====== Data for processing

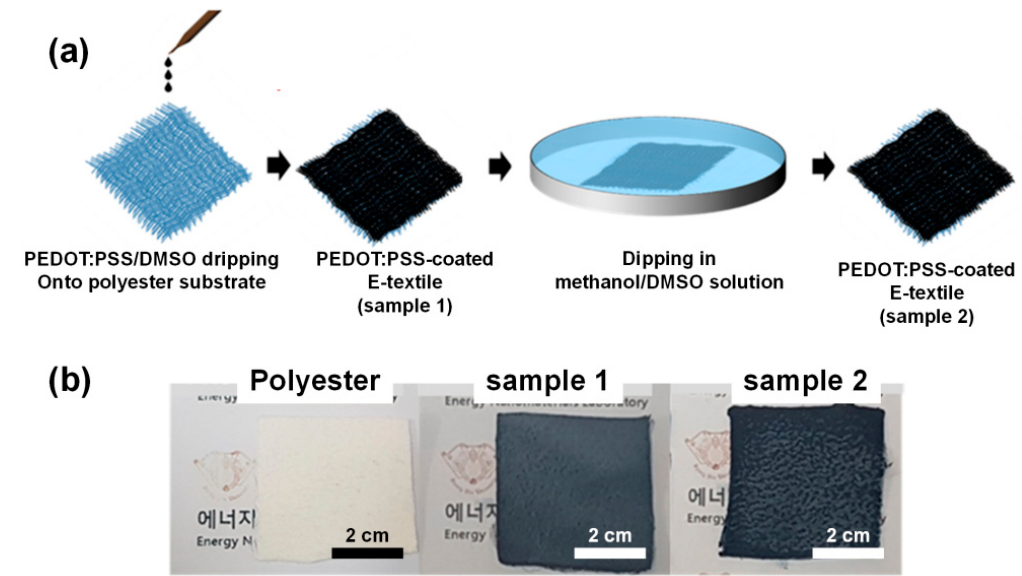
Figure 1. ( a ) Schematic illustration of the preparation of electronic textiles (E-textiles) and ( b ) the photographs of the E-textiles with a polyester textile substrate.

============
====== Data for processing

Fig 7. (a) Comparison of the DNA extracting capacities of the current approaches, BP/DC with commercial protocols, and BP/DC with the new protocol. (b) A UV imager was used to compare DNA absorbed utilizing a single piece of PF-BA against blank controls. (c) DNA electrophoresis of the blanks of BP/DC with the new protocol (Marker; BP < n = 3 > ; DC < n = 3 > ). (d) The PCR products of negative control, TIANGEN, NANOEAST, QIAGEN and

============
====== Data for processing

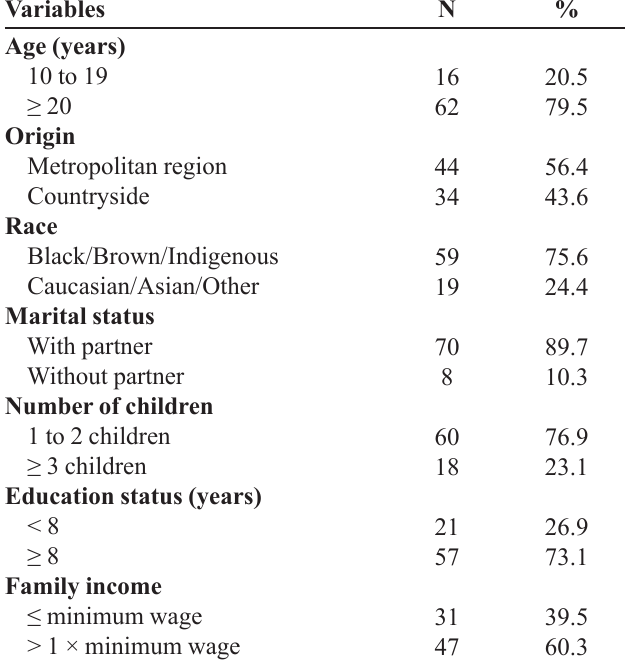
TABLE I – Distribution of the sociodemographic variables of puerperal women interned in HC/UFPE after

============

This task calls for each line of the material that contains "with".

Figure 1. ( a ) Schematic illustration of the preparation of electronic textiles (E-textiles) and ( b ) the photographs of the E-textiles with a polyester textile substrate.
Fig 7. (a) Comparison of the DNA extracting capacities of the current approaches, BP/DC with commercial protocols, and BP/DC with the new protocol. (b) A UV imager was used to compare DNA absorbed utilizing a single piece of PF-BA against blank controls. (c) DNA electrophoresis of the blanks of BP/DC with the new protocol (Marker; BP < n = 3 > ; DC < n = 3 > ). (d) The PCR products of negative control, TIANGEN, NANOEAST, QIAGEN and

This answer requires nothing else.